Incisive observations on popular music, poetry, and culture, and on the ways that gender, race, class, and contemporary politics shape artistic production.
Poet and critic Tyrone Williams (1954–2024) was a prolific reviewer of poetry, poetics, and culture, publishing nearly 150 reviews between 1975 and 2023. Starting with his omnibus reviews of music in a college student newspaper, this collection presents a selection of Williams's reviews that address prominent topics in American culture and in literary criticism, including the reception of experimental and innovative poetry; the history of African American writing and its reception; and the ways that poets, other writers, and musicians negotiate gender, class, and race. Williams understood art as deeply connected to everyday living. From readings attentive to the nuances of a single line of verse to broad evaluations of poetry collections and music in relation to historical and contemporary movements or events, Williams's reviews are instructive for students of American literature and culture and for anyone interested in the profound work poetry performs in the twentieth- and twenty-first centuries. Written in engaging and often witty and impassioned prose, these reviews will both delight and provoke their readers.
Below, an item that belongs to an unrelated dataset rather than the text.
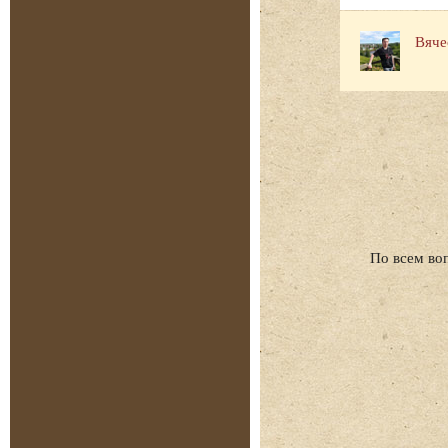
Вяче
По всем во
"I know of nothing to compare to this volume by Tyrone Williams. It stands as a master class in the musical and literary culture of the recent decades." — Aldon Lynn Nielsen, Pennsylvania State University
Cristanne Miller is Distinguished Professor and Edward H. Butler Professor of English Emerita at the University at Buffalo, SUNY. She is the author of Reading In Time: Emily Dickinson in the Nineteenth Century. Claire Tranchino is a PhD candidate in English at the University at Buffalo, SUNY. Her research examines the construction of gender and race in contemporary American poetry through psychoanalytic and aesthetic theories. Aaron VanSteinberg is also a PhD candidate in English at the University at Buffalo, SUNY. His research charts the relationships between race, professionalism, and labor in postwar North American poetry. Evie Shockley is Zora Neale Hurston Distinguished Professor of English at Rutgers University.